-- TEXT SEGMENT --

Advertisements instructing job seekers to call a "900" number for more information on requirements to be included in a hiring process to fill different (and non-specified) openings on cruise ships or oil rigs.

"900" numbers usually charge a per-call or per-minute rate. As a result, many national regulations require that operators of “900” numbers provide information on their cost up front.

Nevertheless, artful fraudsters find their way to avoid it, failing to disclosure the cost of the call, or even creating delays to increase the final fee.

Generally, victims daring to ask for such information are immediately subject to a torrent of verbal diarrhoea and well-rehearsed pseudo-commercial spiel about the many advantages of working aboard a cruise ship or an oil rig intended to confuse them and make them lose the time sense.

If the victim does not become aware of what is happening, and after an indeterminate period of time (never less than 20 - 30 minutes), the operator instructs her/him to send a self-addressed, stamped envelope to have her/his job application mailed out.

Once completed, the procedure results in the customer receiving a generic job application.

Nothing that you cannot find on the Internet for free.

Sometime later, a phone bill arrives for $30-$40.

Scam Courses

There are serious, competent and renowned private agencies and public academies that offer valuable training programs to those interested in working at sea.

And there are also opportunistic individuals and organizations with absolutely nothing to do with the maritime sector and no principles or ethics, or just a scammer trying to take advantage of those willing to pay for specialized training services leading to a promising career with a cruise or offshore oil company.

People may be required to pay from several hundred to several thousand dollars to receive an online or mail training course, which supposedly opens the gates to an employment paradise aboard cruise ships or oil rigs.

You will receive the typical package containing a folder with several hundred pages in it, and perhaps some CD, describing the ins and outs of working aboard a cruise ship or oil rig, including e-mail and telephone support service throughout the course to reply your questions and doubts.

Sometimes the offer includes the existence of a supposed job listing for those who finish the course and pass the final examination.

-- PROBLEM --
Pick up the text on cruise ship and oil rig job scams after its final sentence and continue writing it.

-- LISTED ENTRIES --
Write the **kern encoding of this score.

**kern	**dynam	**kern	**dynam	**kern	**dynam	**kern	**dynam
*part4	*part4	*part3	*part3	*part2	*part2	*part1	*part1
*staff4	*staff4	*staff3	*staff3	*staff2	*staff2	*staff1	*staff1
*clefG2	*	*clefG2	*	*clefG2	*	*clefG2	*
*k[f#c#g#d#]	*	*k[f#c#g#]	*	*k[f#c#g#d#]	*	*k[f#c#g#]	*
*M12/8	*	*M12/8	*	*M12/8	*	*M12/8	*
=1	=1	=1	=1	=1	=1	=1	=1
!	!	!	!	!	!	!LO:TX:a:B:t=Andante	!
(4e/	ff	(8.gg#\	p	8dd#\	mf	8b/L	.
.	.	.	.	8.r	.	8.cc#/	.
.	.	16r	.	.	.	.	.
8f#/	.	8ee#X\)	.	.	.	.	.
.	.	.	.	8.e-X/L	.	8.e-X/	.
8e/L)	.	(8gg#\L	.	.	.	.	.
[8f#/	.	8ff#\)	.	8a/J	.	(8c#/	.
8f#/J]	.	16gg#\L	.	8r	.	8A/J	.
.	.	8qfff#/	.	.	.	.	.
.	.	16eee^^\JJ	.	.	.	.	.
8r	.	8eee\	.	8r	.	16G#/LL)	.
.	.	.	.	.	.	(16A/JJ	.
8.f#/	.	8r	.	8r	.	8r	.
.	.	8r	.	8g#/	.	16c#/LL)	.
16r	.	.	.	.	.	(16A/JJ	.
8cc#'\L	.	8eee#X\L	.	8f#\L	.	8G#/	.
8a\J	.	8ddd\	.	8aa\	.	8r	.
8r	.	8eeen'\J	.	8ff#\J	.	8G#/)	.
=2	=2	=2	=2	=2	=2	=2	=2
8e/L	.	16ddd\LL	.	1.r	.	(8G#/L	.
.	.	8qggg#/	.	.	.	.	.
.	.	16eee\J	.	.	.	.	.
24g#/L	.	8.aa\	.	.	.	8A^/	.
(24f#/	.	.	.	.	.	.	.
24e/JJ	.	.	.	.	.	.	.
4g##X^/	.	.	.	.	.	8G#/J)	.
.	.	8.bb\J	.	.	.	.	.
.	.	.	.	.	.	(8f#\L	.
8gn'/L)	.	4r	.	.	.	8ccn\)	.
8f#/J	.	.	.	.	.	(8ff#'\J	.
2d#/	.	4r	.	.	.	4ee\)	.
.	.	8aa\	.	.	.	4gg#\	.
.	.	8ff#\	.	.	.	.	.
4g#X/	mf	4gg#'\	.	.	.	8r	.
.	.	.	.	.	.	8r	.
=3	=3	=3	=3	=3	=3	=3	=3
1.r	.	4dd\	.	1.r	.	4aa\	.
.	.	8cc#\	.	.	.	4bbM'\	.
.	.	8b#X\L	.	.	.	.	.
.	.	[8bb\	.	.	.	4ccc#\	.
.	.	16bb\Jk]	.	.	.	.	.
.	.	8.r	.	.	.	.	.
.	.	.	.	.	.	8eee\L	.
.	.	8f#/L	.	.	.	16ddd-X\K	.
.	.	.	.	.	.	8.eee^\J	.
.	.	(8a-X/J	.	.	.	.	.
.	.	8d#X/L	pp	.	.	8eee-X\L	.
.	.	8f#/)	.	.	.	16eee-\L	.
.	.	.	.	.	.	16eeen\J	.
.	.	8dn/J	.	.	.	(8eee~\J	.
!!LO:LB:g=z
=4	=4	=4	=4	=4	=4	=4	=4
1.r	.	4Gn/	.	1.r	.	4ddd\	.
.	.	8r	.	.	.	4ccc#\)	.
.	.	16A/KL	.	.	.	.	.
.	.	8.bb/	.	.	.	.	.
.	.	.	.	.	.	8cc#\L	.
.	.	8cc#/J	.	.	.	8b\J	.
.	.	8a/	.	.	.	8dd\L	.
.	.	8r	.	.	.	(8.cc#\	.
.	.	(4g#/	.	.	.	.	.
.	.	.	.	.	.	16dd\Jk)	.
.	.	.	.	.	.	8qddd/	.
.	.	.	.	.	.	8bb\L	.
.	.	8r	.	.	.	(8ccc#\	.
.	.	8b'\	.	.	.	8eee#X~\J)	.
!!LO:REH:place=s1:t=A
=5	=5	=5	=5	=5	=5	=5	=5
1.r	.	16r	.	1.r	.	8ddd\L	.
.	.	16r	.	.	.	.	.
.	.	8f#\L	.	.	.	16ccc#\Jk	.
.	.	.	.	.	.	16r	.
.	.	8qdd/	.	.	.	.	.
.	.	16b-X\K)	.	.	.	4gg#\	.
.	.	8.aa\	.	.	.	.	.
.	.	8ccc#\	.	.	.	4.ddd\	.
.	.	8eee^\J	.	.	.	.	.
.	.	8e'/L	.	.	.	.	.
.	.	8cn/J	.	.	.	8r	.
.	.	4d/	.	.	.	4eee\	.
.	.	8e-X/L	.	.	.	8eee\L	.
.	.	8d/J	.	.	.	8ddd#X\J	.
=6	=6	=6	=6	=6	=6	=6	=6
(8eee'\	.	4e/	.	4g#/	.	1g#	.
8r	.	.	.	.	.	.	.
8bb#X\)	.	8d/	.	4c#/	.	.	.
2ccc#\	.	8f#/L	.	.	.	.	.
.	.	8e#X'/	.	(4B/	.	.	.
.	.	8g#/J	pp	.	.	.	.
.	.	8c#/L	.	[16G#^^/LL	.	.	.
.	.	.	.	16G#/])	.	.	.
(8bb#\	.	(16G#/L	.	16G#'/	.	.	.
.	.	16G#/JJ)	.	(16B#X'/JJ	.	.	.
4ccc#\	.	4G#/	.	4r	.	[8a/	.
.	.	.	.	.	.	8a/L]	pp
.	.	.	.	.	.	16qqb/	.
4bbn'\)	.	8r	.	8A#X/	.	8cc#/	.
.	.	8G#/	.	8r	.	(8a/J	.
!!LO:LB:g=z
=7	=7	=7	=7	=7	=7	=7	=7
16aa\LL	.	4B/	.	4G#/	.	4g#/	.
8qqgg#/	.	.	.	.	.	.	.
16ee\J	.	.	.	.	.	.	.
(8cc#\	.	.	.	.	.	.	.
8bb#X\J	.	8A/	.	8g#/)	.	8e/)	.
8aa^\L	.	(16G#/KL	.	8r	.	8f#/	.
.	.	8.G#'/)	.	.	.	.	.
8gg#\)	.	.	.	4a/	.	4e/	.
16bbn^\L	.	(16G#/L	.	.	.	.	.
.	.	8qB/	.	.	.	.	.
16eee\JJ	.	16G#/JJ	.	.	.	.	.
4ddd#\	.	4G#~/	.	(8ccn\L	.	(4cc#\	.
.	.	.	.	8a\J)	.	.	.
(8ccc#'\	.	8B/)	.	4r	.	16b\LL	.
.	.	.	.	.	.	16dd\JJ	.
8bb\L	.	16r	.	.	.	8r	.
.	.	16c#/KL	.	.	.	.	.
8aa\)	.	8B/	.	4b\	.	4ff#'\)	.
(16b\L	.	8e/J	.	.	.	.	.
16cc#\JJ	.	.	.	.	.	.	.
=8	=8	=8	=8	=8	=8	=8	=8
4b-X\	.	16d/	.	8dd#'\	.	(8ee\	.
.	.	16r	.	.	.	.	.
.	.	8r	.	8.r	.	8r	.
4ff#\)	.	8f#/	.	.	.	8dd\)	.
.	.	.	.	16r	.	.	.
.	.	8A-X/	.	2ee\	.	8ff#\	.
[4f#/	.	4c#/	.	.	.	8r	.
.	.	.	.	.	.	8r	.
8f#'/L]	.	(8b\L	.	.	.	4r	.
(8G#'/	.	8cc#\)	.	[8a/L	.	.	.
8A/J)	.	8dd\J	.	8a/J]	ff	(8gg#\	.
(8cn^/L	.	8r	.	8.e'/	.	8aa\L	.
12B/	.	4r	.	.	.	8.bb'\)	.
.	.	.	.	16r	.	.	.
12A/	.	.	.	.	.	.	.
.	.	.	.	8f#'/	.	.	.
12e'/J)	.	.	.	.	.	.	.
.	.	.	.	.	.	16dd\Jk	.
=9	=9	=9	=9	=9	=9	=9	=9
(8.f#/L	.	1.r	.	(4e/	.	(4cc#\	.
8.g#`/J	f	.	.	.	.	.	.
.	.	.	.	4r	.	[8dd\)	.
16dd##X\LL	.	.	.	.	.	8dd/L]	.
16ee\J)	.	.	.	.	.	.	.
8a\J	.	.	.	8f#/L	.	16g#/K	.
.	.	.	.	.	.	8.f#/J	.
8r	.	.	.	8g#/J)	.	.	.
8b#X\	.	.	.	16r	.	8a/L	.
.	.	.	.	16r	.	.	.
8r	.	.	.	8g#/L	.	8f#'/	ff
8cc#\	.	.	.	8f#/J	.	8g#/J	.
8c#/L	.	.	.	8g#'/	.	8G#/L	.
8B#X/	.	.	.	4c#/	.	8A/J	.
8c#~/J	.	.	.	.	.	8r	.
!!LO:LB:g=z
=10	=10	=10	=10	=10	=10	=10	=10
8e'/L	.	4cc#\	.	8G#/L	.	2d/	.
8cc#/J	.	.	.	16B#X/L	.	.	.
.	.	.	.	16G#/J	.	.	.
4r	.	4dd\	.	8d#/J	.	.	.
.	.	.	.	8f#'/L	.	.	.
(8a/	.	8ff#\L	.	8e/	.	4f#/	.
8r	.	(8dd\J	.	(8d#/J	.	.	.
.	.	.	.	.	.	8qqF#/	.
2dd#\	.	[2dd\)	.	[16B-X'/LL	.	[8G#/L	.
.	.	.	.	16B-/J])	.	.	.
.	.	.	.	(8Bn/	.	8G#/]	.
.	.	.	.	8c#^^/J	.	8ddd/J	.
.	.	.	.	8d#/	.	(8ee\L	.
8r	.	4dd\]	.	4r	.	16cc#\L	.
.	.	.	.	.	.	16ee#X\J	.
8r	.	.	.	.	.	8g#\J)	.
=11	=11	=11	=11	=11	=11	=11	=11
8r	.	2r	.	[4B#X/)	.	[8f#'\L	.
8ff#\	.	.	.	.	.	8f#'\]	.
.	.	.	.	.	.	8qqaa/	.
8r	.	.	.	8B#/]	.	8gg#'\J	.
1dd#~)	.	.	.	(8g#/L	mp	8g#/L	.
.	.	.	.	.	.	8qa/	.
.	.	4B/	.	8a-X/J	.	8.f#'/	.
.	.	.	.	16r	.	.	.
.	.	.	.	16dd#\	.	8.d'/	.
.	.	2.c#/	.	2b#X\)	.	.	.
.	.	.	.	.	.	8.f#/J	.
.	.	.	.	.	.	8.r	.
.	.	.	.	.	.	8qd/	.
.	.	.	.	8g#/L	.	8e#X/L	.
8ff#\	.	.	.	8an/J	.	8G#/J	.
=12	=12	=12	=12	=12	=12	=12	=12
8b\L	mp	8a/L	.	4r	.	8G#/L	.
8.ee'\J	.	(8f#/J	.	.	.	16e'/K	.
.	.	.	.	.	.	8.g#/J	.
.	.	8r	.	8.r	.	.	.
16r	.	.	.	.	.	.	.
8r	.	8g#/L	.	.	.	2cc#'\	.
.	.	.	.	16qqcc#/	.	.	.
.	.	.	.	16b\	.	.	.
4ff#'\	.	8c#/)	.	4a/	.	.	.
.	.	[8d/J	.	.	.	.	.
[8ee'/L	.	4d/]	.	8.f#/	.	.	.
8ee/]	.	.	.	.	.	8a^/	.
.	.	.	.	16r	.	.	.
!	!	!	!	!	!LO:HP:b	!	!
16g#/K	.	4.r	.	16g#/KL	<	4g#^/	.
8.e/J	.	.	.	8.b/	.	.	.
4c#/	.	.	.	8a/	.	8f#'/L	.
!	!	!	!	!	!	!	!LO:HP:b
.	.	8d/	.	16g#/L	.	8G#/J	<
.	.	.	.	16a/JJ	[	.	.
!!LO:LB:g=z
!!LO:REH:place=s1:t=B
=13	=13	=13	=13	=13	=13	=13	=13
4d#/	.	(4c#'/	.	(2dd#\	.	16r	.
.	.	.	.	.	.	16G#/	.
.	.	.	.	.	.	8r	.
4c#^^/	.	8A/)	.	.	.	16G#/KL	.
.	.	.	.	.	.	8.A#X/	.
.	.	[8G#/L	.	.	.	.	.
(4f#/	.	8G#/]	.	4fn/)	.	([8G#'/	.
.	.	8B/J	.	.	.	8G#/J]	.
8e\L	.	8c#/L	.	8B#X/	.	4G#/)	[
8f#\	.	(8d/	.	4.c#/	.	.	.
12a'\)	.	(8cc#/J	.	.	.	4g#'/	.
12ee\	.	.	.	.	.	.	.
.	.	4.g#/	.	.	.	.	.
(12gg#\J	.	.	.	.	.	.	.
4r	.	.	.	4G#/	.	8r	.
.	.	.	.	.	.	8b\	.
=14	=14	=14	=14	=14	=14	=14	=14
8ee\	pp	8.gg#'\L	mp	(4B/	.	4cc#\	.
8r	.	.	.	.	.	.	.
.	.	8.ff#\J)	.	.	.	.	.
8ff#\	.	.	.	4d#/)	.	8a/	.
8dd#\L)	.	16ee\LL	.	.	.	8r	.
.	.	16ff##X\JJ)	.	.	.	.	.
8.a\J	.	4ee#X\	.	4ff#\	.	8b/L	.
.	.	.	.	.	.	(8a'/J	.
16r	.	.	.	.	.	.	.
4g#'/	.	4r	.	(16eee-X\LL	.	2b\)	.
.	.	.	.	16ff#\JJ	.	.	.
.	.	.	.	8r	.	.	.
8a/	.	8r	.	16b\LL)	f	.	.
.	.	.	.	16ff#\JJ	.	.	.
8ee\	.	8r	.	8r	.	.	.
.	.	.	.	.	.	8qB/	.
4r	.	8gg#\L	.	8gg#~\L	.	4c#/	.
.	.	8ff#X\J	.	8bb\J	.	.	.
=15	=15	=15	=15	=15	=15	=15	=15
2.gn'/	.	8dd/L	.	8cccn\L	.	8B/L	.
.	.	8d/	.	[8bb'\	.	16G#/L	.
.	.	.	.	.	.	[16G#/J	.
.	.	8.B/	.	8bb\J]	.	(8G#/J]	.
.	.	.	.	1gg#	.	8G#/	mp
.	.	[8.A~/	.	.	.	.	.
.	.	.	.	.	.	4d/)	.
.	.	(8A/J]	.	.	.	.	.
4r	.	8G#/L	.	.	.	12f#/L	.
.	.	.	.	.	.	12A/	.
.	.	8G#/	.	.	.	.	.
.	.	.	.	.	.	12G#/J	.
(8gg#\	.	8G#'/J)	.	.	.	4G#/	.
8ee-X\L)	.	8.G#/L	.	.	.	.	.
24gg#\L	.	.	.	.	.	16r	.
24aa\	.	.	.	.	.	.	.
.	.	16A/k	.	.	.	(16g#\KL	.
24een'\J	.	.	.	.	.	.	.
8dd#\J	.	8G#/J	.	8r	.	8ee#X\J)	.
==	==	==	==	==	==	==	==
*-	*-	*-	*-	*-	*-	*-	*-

-- EXERCISE RESULT --
If you are a dedicated student, you will be able to take a test in a few weeks, obtaining a diploma that certifies your participation to the course and a level of knowledge that meets the professional standards in the industry.

Then you are told to be patient until a company shows interest in your profile, or encouraged to seek for a job in the sector.

The problem is that in most of the cases maritime companies and recruiting agencies recognize neither such courses nor the resulting diploma.

Needless to say that there is no job listing either.

Nothing more than smoke and illusion. Just a trick to fool people into paying a quantity of money and, worse, wasting a part of their lives in the study of a course that is worth no more than the cost of the paper they are printed on.

Often you will be offered the kind possibility to pay half of the cost (1,000 or 1,500 dollars), or a percentage of it upfront, leaving the rest of the total amount to be paid after the signing of the work contract with a maritime company or with your first payroll after a successful probation period working on board.

Leaving aside the fact that this kind of agreement is illegal according to most national legal systems and international instruments on labor rights and standards, the final objective of the scheme is quite simple and easy to understand.

They just want your 1,000 or 1,500 dollars.

Job Listing Services

The idea is to lure potential victims into thinking that they are dealing with a legitimate hiring agency or a trusted human resources representative working for a maritime company.

The scammer contacts job seekers with the purpose of offering a listing of vacancies that includes fake references and photocopies of classified job ads taken from newspapers and boards from across the world.

Typically, such ads are weeks or months old, and the promised vacancies were filled long ago.

In other cases, ads may be from companies located in countries with strict employment quotas and regulations that discourage the hiring of foreigners or citizens not from certain areas or international organizations (USA and Canada, the European Union, etc.) .

There are also fraudulent agencies pretending to have special list of companies and verified recruiters just waiting for your application to offer you the job that best matches your background and preferences aboard a cruise or oil rig.

Instead, they provide nothing more than a listing of companies with not a single position available to apply for, which are not accepting applications or resumes, and that, of course, have never heard of such agencies.

In fact, any job seeker can get a good number of addresses of maritime companies on the Internet. It is just a problem of spending some days of weeks in front of the computer screen.

Anybody who does proclaim her/himself as the owner of such an informative privilege is at least a spammer and, probably, a job scammer.

Tips To Avoid Employment Scams

You have to be on the alert about certain suspicious points and misleading information that must raise your mistrust about false claims and probable employment scams.

  • Job search or training services promising or implying “guaranteed” results or any other statement assuring job opportunities.
  • Before paying a cent to a supposed employment or training agency, contact some maritime companies to request for information on the practical value of the offered courses and diplomas.
  • Upfront fee for placement services that offer a dream job.
  • Agencies stating limited time reduced rates or special deadlines to apply for a position.
  • They will warn you to apply (and pay) before a date. In other case, the marvelous job opportunity will disappear and you will be taken off the list of fortunate applicants.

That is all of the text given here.